A friend of mine, a fellow writer and horse/farm owner, recently asked me how I found time to write articles and books while taking care of a farm. She was looking for ideas to help in her own work/farm/writing quandary and wondered if I had any tips for her. I wasn’t sure what to tell her because I put myself in the same boat. The fact that I can’t finish everything every day in the way that I want is always a source of frustration for me. I know I’m joined in this by a lot of people. My friend, Jennifer, another hobby farmer and photographer, and I admitted once that we looked forward to winter because there was a lot less for us to do.
Now I’m not complaining. I want to say that right off the bat, because owning this beautiful piece of land near Lake Michigan is a dream come true. Being able to stay home and write every day is another dream come true. I love all of my animals, even my mischievous goats, and one day away from my farm is hard to bear. But, there is a LOT to do when you own a farm and there is a LOT to do when you are a writer. So much to do that it can become overwhelming. There is no end. I feel guilty for taking an hour away from writing or weeding or planting to sit on my porch and read or to watch something stupid on TV. I long to jump on the train and go to Chicago to visit the art museum or to ride my bike to the lake and sit there for a few hours. Every day is filled with another task to do, another goal to meet, another weed to pull, another craft to learn that I can write about, another source to interview, another scene to write.

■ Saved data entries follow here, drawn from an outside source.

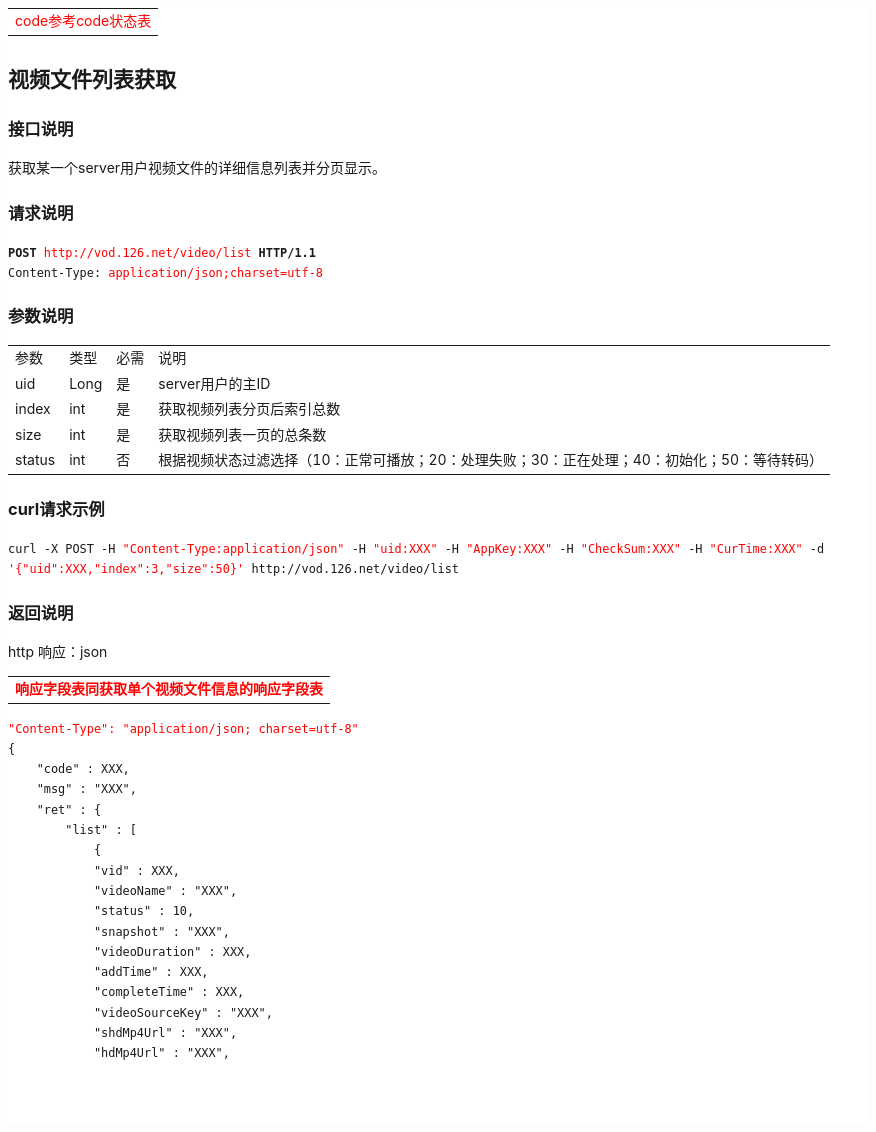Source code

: <table>
<tbody>
<tr><td><font color=red>code参考code状态表</font></tbody></td></tr>
</tbody></table>

## 视频文件列表获取 ##

### 接口说明 ###

获取某一个server用户视频文件的详细信息列表并分页显示。

### 请求说明 ###

<pre><code><font style="font-weight:bold;">POST</font> <font color=red>http://vod.126.net/video/list</font> <font style="font-weight:bold;">HTTP/1.1</font>
Content-Type: <font color=red>application/json;charset=utf-8</font>
</code></pre>

### 参数说明 ###

<table>
<tbody>
<tr><td>参数</td><td>类型</td><td>必需</td><td>说明</td></tr>
<tr><td>uid</td><td>Long</td><td>是</td><td>server用户的主ID</td></tr>
<tr><td>index</td><td>int</td><td>是</td><td>获取视频列表分页后索引总数</td></tr>
<tr><td>size</td><td>int</td><td>是</td><td>获取视频列表一页的总条数</td></tr>
<tr><td>status</td><td>int</td><td>否</td><td>根据视频状态过滤选择（10：正常可播放；20：处理失败；30：正在处理；40：初始化；50：等待转码）</td></tr>
</tbody>
</table>

### curl请求示例 ###

<pre><code>curl -X POST -H <font color=red>"Content-Type:application/json"</font> -H <font color=red>"uid:XXX"</font> -H <font color=red>"AppKey:XXX"</font> -H <font color=red>"CheckSum:XXX"</font> -H <font color=red>"CurTime:XXX"</font> -d 
<font color=red>'{"uid":XXX,"index":3,"size":50}'</font> http://vod.126.net/video/list
</code></pre>

### 返回说明 ###

http 响应：json

<table>
<tbody>
<tr><td><font style="font-weight:bold;" color=red>响应字段表同获取单个视频文件信息的响应字段表</font></tbody></td></tr>
</tbody></table>

<pre><code><font color=red>"Content-Type": "application/json; charset=utf-8"</font>
{
	"code" : XXX,
	"msg" : "XXX",
	"ret" : {
		"list" : [
			{
			"vid" : XXX,
			"videoName" : "XXX",
			"status" : 10,
			"snapshot" : "XXX",
			"videoDuration" : XXX,
			"addTime" : XXX,
			"completeTime" : XXX,
			"videoSourceKey" : "XXX", 
			"shdMp4Url" : "XXX",
			"hdMp4Url" : "XXX",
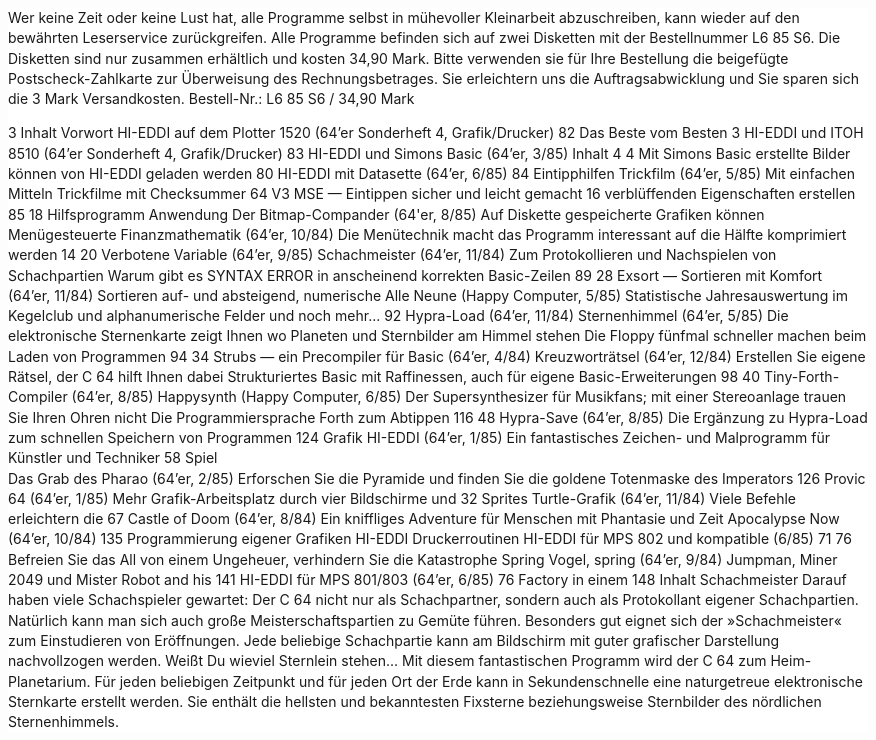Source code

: Wer keine Zeit oder keine Lust hat, alle Programme selbst in mühevoller Kleinarbeit abzuschreiben, kann wieder auf den bewährten Leserservice zurückgreifen. Alle Programme befinden sich auf zwei Disketten mit der Bestellnummer L6 85 S6. Die Disketten sind nur zusammen erhältlich und kosten 34,90 Mark.
Bitte verwenden sie für Ihre Bestellung die beigefügte Postscheck-Zahlkarte zur Überweisung des Rechnungsbetrages. Sie erleichtern uns die Auftragsabwicklung und Sie sparen sich die 3 Mark Versandkosten.
Bestell-Nr.: L6 85 S6 / 34,90 Mark

3
Inhalt
Vorwort	HI-EDDI auf dem Plotter 1520 (64’er Sonderheft 4, Grafik/Drucker)	82
Das Beste vom Besten	3 HI-EDDI und ITOH 8510 (64’er Sonderheft 4, Grafik/Drucker)	83 HI-EDDI und Simons Basic (64’er, 3/85)
Inhalt	4 4 Mit Simons Basic erstellte Bilder können von HI-EDDI geladen werden	80 HI-EDDI mit Datasette (64’er, 6/85)	84
Eintipphilfen	Trickfilm (64’er, 5/85) Mit einfachen Mitteln Trickfilme mit
Checksummer 64 V3 MSE — Eintippen sicher und leicht gemacht	16 verblüffenden Eigenschaften erstellen	85 18 Hilfsprogramm
Anwendung	Der Bitmap-Compander (64'er, 8/85) Auf Diskette gespeicherte Grafiken können
Menügesteuerte Finanzmathematik (64’er, 10/84) Die Menütechnik macht das Programm interessant	auf die Hälfte komprimiert werden	14 20 Verbotene Variable (64’er, 9/85)
Schachmeister (64’er, 11/84) Zum Protokollieren und Nachspielen von Schachpartien	Warum gibt es SYNTAX ERROR in anscheinend korrekten Basic-Zeilen	89 28 Exsort — Sortieren mit Komfort (64’er, 11/84) Sortieren auf- und absteigend, numerische
Alle Neune (Happy Computer, 5/85) Statistische Jahresauswertung im Kegelclub	und alphanumerische Felder und noch mehr...	92 Hypra-Load (64’er, 11/84)
Sternenhimmel (64’er, 5/85) Die elektronische Sternenkarte zeigt Ihnen wo Planeten und Sternbilder am Himmel stehen	Die Floppy fünfmal schneller machen beim Laden von Programmen	94 34 Strubs — ein Precompiler für Basic (64’er, 4/84)
Kreuzworträtsel (64’er, 12/84) Erstellen Sie eigene Rätsel, der C 64 hilft Ihnen dabei	Strukturiertes Basic mit Raffinessen, auch für eigene Basic-Erweiterungen	98 40 Tiny-Forth-Compiler (64’er, 8/85)
Happysynth (Happy Computer, 6/85) Der Supersynthesizer für Musikfans; mit einer Stereoanlage trauen Sie Ihren Ohren nicht	Die Programmiersprache Forth zum Abtippen	116 48 Hypra-Save (64’er, 8/85) Die Ergänzung zu Hypra-Load zum schnellen Speichern von Programmen	124
Grafik HI-EDDI (64’er, 1/85) Ein fantastisches Zeichen- und Malprogramm für Künstler und Techniker	58	Spiel	
		Das Grab des Pharao (64’er, 2/85) Erforschen Sie die Pyramide und finden Sie die goldene Totenmaske des Imperators	126
Provic 64 (64’er, 1/85) Mehr Grafik-Arbeitsplatz durch vier Bildschirme und 32 Sprites Turtle-Grafik (64’er, 11/84) Viele Befehle erleichtern die	67	Castle of Doom (64’er, 8/84) Ein kniffliges Adventure für Menschen mit Phantasie und Zeit Apocalypse Now (64’er, 10/84)	135
Programmierung eigener Grafiken HI-EDDI Druckerroutinen HI-EDDI für MPS 802 und kompatible (6/85)	71 76	Befreien Sie das All von einem Ungeheuer, verhindern Sie die Katastrophe Spring Vogel, spring (64’er, 9/84) Jumpman, Miner 2049 und Mister Robot and his	141
HI-EDDI für MPS 801/803 (64’er, 6/85)	76	Factory in einem	148
Inhalt
Schachmeister
Darauf haben viele Schachspieler gewartet: Der C 64 nicht nur als Schachpartner, sondern auch als Protokollant eigener Schachpartien. Natürlich kann man sich auch große Meisterschaftspartien zu Gemüte führen. Besonders gut eignet sich der »Schachmeister« zum Einstudieren von Eröffnungen.
Jede beliebige Schachpartie kann am Bildschirm mit guter grafischer Darstellung nachvollzogen werden.
Weißt Du wieviel Sternlein
stehen...
Mit diesem fantastischen Programm wird der C 64 zum Heim-Planetarium. Für jeden beliebigen Zeitpunkt und für jeden Ort der Erde kann in Sekundenschnelle eine naturgetreue elektronische Sternkarte erstellt werden. Sie enthält die hellsten und bekanntesten Fixsterne beziehungsweise Sternbilder des nördlichen Sternenhimmels.
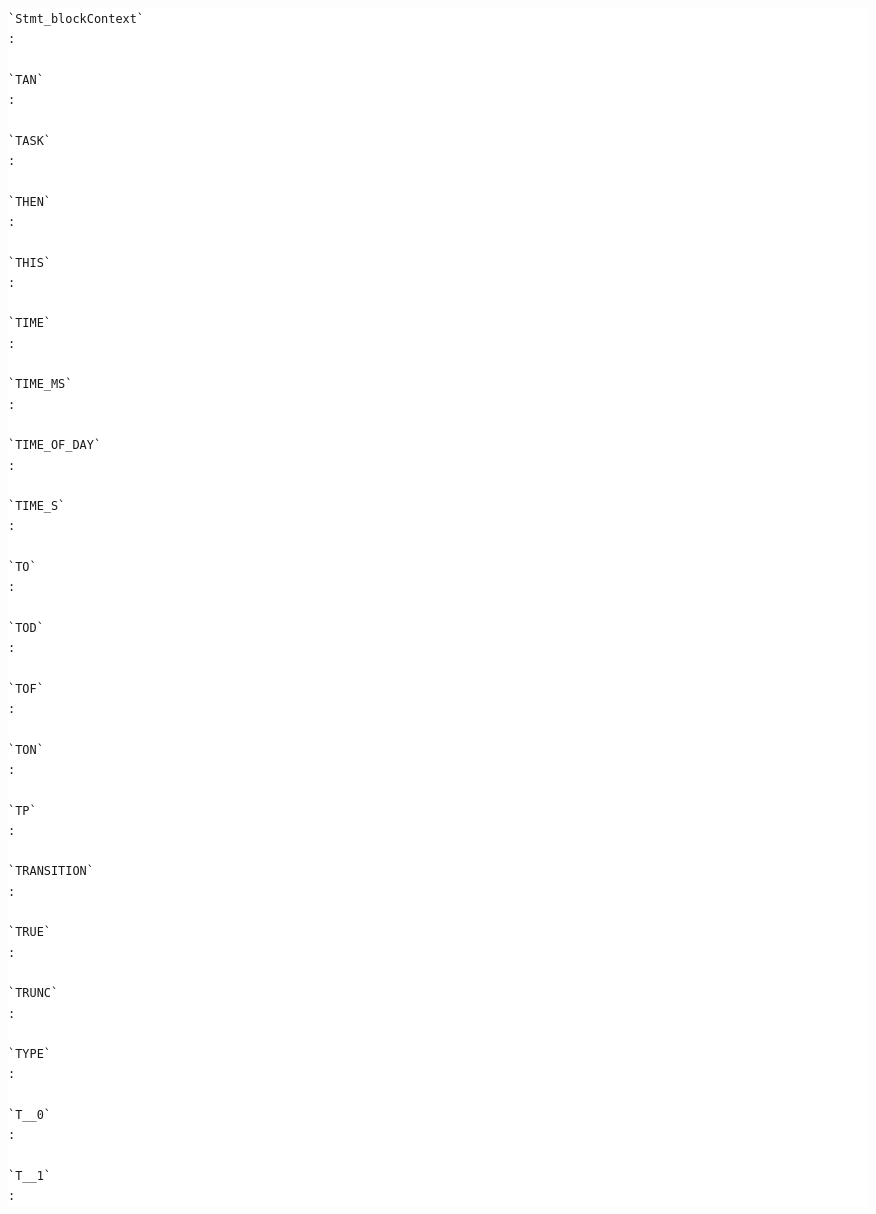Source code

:     `Stmt_blockContext`
    :

    `TAN`
    :

    `TASK`
    :

    `THEN`
    :

    `THIS`
    :

    `TIME`
    :

    `TIME_MS`
    :

    `TIME_OF_DAY`
    :

    `TIME_S`
    :

    `TO`
    :

    `TOD`
    :

    `TOF`
    :

    `TON`
    :

    `TP`
    :

    `TRANSITION`
    :

    `TRUE`
    :

    `TRUNC`
    :

    `TYPE`
    :

    `T__0`
    :

    `T__1`
    :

On an average day I wake up anywhere from 6 am to 7 am, feed all the indoor critters and then pull on the wellies and head outside. Chickens are first. I let them out, fill the water drinkers, top up the feed hoppers, lug extra feed out to the coops and gather any early eggs. Then it’s over to the big guys. I feed the horses, feed and cuddle the barn cat, feed the goats, spray the horses with fly spray, walk them out to their pasture, return to the barn to muck stalls and fill water buckets. I open the greenhouse and water the seedlings. Then I head into the house about for coffee and breakfast. Check emails, answer emails from my editors, take a sneaky look at Twitter, quickly scan the news on NPR online. Send out a few emails to writer friends to check in with them and then settle down to work. I write fiction for two hours each morning, six days a week, unless I have a pressing deadline. My riding instructor told me years ago when I became a professional trainer to make sure to ride my own horse first, otherwise I’d be too tired to ride after I’ve ridden everyone else’s horses. So I take that into my writing world too. If I waited to write fiction after being shackled to my computer…well, it just wouldn’t happen. This amount of time may not seem like much, but the word count mounts up with even an hour a day. I suppose that is the best advice I could give anyone who wants to write. Just an hour a day, start there.
After my fiction session I switch to non-fiction and fact check articles, and then either write an article, do some research, conduct interviews or work on a non-fiction book project. Then it’s lunch and then back to work or out to run errands. About 4, I take the dogs for a walk in the woods near my house or go for a bike ride. When I’m walking or riding I mull over plot problems or ideas for scenes. When I come home I make notes or quickly sketch out the scenes I thought of on my walk. I answer any emails and then change into barn clothes, feed the indoor critters, and then back out to feed the chickens, gather eggs, feed the big guys and then do any farm chores, such as water the gardens, weed, check my bees, harvest veg, ride the horses. Then it’s back into the house to make dinner, have dinner, do the dishes, hang out with my husband and niece for a couple of hours and then to bed where I’ll read for an hour, think about my fiction again and make any notes on my iPad before I go to sleep.
The weekend is filled with farm chores, harvesting, cleaning, visiting farmers markets, more writing, hanging out with family/friends, and, yes, even some time out on the porch swing reading.
Those of you who follow my blog might remember there used to be a milk goat in that schedule. As fun as it was, milking one goat took two hours out of my day. The milking bit was fast; the preparation before and after and dealing with the milk took the longest. So I dried my doe off in the winter and found that I didn’t really want to repeat the milking this summer, so I took a break. And that’s fine. In the not-so-distant past I would have forced myself to keep going, but sometimes the wise choice is to let some things go. The goat didn’t mind, I didn’t mind, I have a freezer of goat cheese and goat milk, so it made sense to take a year off of the dairymaid work. That’s another piece of advice: it’s okay to drop a project. You don’t have to do something forever, just because you did it once. That doesn’t make you a quitter.
Each day is a busy day indeed, and of course life prevails and I get sick or fed up, or someone in my family or a friend needs help, or someone is visiting from out of town or galleys come in for a book project that need to be addressed. It’s important to stay flexible and to understand there are only so many hours in the day, and not everything is going to get done perfectly…or at all. As long as everyone is healthy, fed and watered, the house and farm is relatively clean, and my work hasn’t gotten out of control, then I have to call that a successful day. Everything else is a bonus.
My best friend, editor and co-author, Moira Reeve, told me once that she gets what she can done each day, she cracks open a bottle of wine, surveys the damage, and pronounces the job…done? That’s really all we can do.
So that’s my blog written. Phew. On to the next task!